= PROBLEM STATEMENT =
The following data has a line with "Information" and a line with "site et qui". Write out exactly those lines and all the lines between them.

= MATERIAL TO PROCESS =
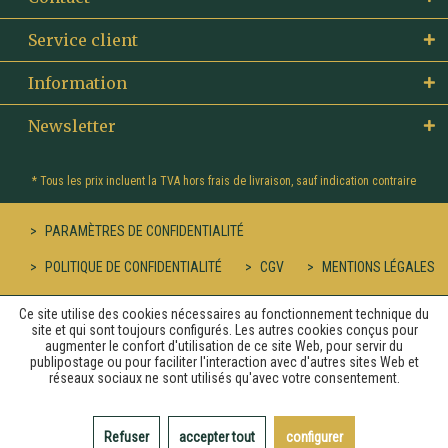
Service client
Information
Newsletter
* Tous les prix incluent la TVA hors
frais de livraison
, sauf indication contraire
PARAMÈTRES DE CONFIDENTIALITÉ
POLITIQUE DE CONFIDENTIALITÉ
CGV
MENTIONS LÉGALES
Ce site utilise des cookies nécessaires au fonctionnement technique du
site et qui sont toujours configurés. Les autres cookies conçus pour
augmenter le confort d'utilisation de ce site Web, pour servir du
publipostage ou pour faciliter l'interaction avec d'autres sites Web et
réseaux sociaux ne sont utilisés qu'avec votre consentement.
Refuser
accepter tout
configurer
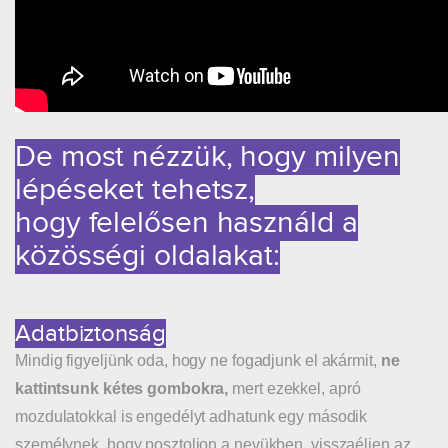
De most nézzük, hogy milyen
lépéseket tehetsz,
hogy
felelősen használd a
közösségi oldalakat:
Adatbiztonság
Mindig figyeljünk oda, hogy ne fogadjunk el akármit,
ne
kattintsunk kétes gombokra,
mert ezekkel, apró
mozdulatokkal is engedélyt adhatunk egy második
személynek, hogy posztoljon a nevükben, visszaéljen az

= REPLY TO THE TASK =
Information
Newsletter
* Tous les prix incluent la TVA hors
frais de livraison
, sauf indication contraire
PARAMÈTRES DE CONFIDENTIALITÉ
POLITIQUE DE CONFIDENTIALITÉ
CGV
MENTIONS LÉGALES
Ce site utilise des cookies nécessaires au fonctionnement technique du
site et qui sont toujours configurés. Les autres cookies conçus pour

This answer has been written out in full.